* _EXTRACT_
-------------------------

1 Introduction

Dazzling electromagnetic signals can be produced during the inspiral and merger of a binary supermassive black hole system as a natural outcome of galaxy mergers [1, 2]. The highly collimated jets of energy originate from a localized central region of the galaxies – generally believed to be spinning black holes – and are thought to play a fundamental role in the formation and evolution of massive galaxies.

In addition to the first direct detection of gravitational waves [3], the first observation of the collision and merger of a pair of stellar mass black holes was recently reported by the Laser Interferometer Gravitational-wave Observatory (LIGO) signaling a major scientific breakthrough [4]. The inspiral of binary black hole systems is therefore of utmost astrophysical importance for future observations in the gravitational wave band as well as in the various electromagnetic bands.

Alongside these substantial developments in the observation of binary black hole signals, there have been dramatic advancements in our theoretical understanding of electromagnetic emissions from black holes [5,6,7,8,9]. The basic picture of the electromagnetic (force-free) model for black holes was developed by Blandford and Znajek (BZ) [10] and entails an external magnetic field that is dragged by a rotating black hole background inducing electric fields, allowing currents to flow.

Extending the success of the process described by BZ for a single spinning black hole, the picture that emerges in [6] for a binary black hole array with jets suggests that the dynamical behavior of the system induces collimation of the electromagnetic field around each intervening black hole, distilling energy from them and ultimately merging into a single black hole with the standard BZ scenario.

In spite of all the progress, a detailed understanding of the jets of binary black holes remains elusive. In part, due to the inability of detecting clean electromagnetic signals from the central region close to the black holes and to the lack of theoretical models dealing with the interaction of electromagnetic fields and possible emissions in binary black hole systems.

-------------------------

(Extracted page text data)
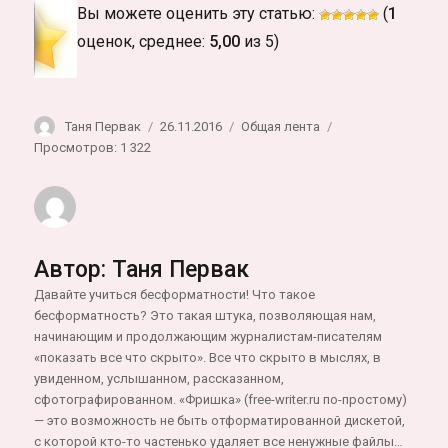
Вы можете оценить эту статью:
(
1
оценок, среднее:
5,00
из 5)
Автор
Опубликовано
Рубрики
Таня Первак
26.11.2016
Общая лента
Просмотров: 1 322
Автор:
Таня Первак
Давайте учиться бесформатности! Что такое
бесформатность? Это такая штука, позволяющая нам,
начинающим и продолжающим журналистам-писателям
«показать все что скрыто». Все что скрыто в мыслях, в
увиденном, услышанном, рассказанном,
сфотографированном. «Фришка» (free-writer.ru по-простому)
— это возможность не быть отформатированной дискетой,
с которой кто-то частенько удаляет все ненужные файлы…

-------------------------

* _EXERCISE 1_
Using the introduction on binary black hole jets, decide whether each statement below agrees with it: (a) LIGO reported the first observation of the collision and merger of a pair of stellar mass black holes; (b) a detailed understanding of the jets of binary black holes has now been reached; (c) the basic picture of the force-free model for black holes was developed by Blandford and Znajek. For each, answer yes or no and quote the words of the introduction that settle it.
* _EXERCISE 2_
Return the part of the introduction on binary black hole jets between "Extending the success" and "black hole systems.", inclusive, copied word for word.

* _WORKED SOLUTION 1_
(a) Yes: "the first observation of the collision and merger of a pair of stellar mass black holes was recently reported by the Laser Interferometer Gravitational-wave Observatory (LIGO)"
(b) No: "a detailed understanding of the jets of binary black holes remains elusive"
(c) Yes: "The basic picture of the electromagnetic (force-free) model for black holes was developed by Blandford and Znajek (BZ)"

* _WORKED SOLUTION 2_
Extending the success of the process described by BZ for a single spinning black hole, the picture that emerges in [6] for a binary black hole array with jets suggests that the dynamical behavior of the system induces collimation of the electromagnetic field around each intervening black hole, distilling energy from them and ultimately merging into a single black hole with the standard BZ scenario.

In spite of all the progress, a detailed understanding of the jets of binary black holes remains elusive. In part, due to the inability of detecting clean electromagnetic signals from the central region close to the black holes and to the lack of theoretical models dealing with the interaction of electromagnetic fields and possible emissions in binary black hole systems.